> _Task objective_: In the entries below, count every line that has the string "input", and answer with that count alone.

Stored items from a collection
---+---
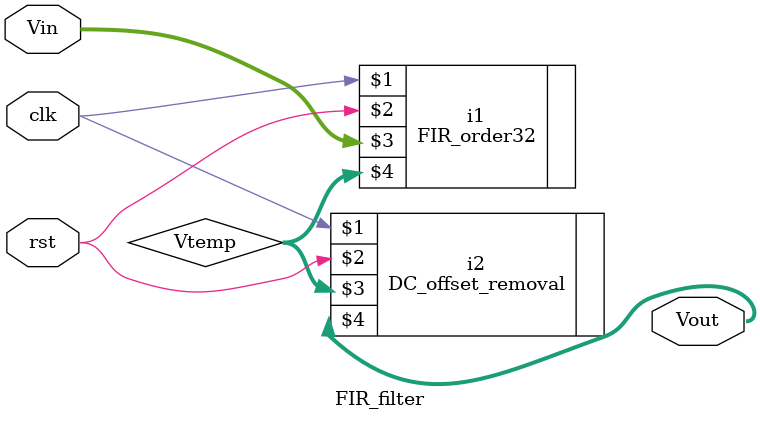
<source format=v>
`timescale 1ns / 1ps
module FIR_filter #(parameter M=14)(
	input clk,
	input rst,
	input signed [M-1:0] Vin,
	output signed [M-1:0] Vout
    );
	 wire signed [M-1:0] Vtemp;
	 //assign Vout=Vtemp2;
	 FIR_order32 i1(clk,rst,Vin,Vtemp);
	 DC_offset_removal i2(clk,rst,Vtemp,Vout);
	
endmodule

</source>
---+---
> _Task solution_: 3